[Page text]:
┄┄┄┄┄┄┄┄┄┄┄┄┄┄┄┄┄┄┄┄

Egyptian Proverbs and Popular Sayings


29 pages
Contains Index
ISBN 0-919966-61-6
DDC 398'





Edited by Saad Elkhadem
Translated by Saad Elkhadem
Reviewed by Alan D. Booth

Alan D. Booth is an associate professor in the Classics Department at
Brock University in St. Catharines, Ontario.


In every culture, the lessons of experience are transmitted through adage. Egypt has a long tradition of such instruction, which often applies to particular professions. Thus, under the Pharoahs, boys training to become scribes, a rough equivalent of civil servants, would copy out such suitable axioms as: “Be a scribe who is freed from all labour and protected from all work.” Recently Egyptian sayings have been assembled by Ahmad Taymur. From this collection, which contains 3,188 entries, D. Elkhadem has selected and translated 729 “which seemed clear enough to be understood and appreciated by Western readers.” Many have indeed a familiar ring. “A drowning man clings to a straw” and “When the cat’s away, the mice will play” exist in this very form in English. “A bird in the hand is worth ten on the tree” and “A cat has seven lives,” despite the increase in avian value and diminishment of feline longevity, convey the same sense as their English counterparts. “For every ascent, there is a descent” and “Men’s only flaw is their scarcity” express, in slightly more formal terms, the commonplaces that “What goes up must come down” and “Good men are hard to find.”

┄┄┄┄┄┄┄┄┄┄┄┄┄┄┄┄┄┄┄┄

Collected data:
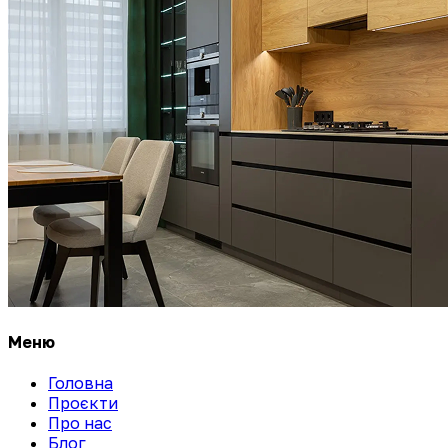
Меню
Головна
Проєкти
Про нас
Блог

┄┄┄┄┄┄┄┄┄┄┄┄┄┄┄┄┄┄┄┄

[What you will do]:
1. Decide whether each statement agrees with the review above, answering yes or no and quoting the review's deciding words: (a) the collection assembled by Ahmad Taymur holds 3,188 entries; (b) 927 sayings were selected and translated; (c) Alan D. Booth teaches in a History Department.
2. Reproduce the part of the review from "Edited by Saad" up to and including "St. Catharines, Ontario.".

[Responses by item number]:
1.
(a) Yes: "From this collection, which contains 3,188 entries"
(b) No: "D. Elkhadem has selected and translated 729"
(c) No: "an associate professor in the Classics Department"

2.
Edited by Saad Elkhadem
Translated by Saad Elkhadem
Reviewed by Alan D. Booth

Alan D. Booth is an associate professor in the Classics Department at
Brock University in St. Catharines, Ontario.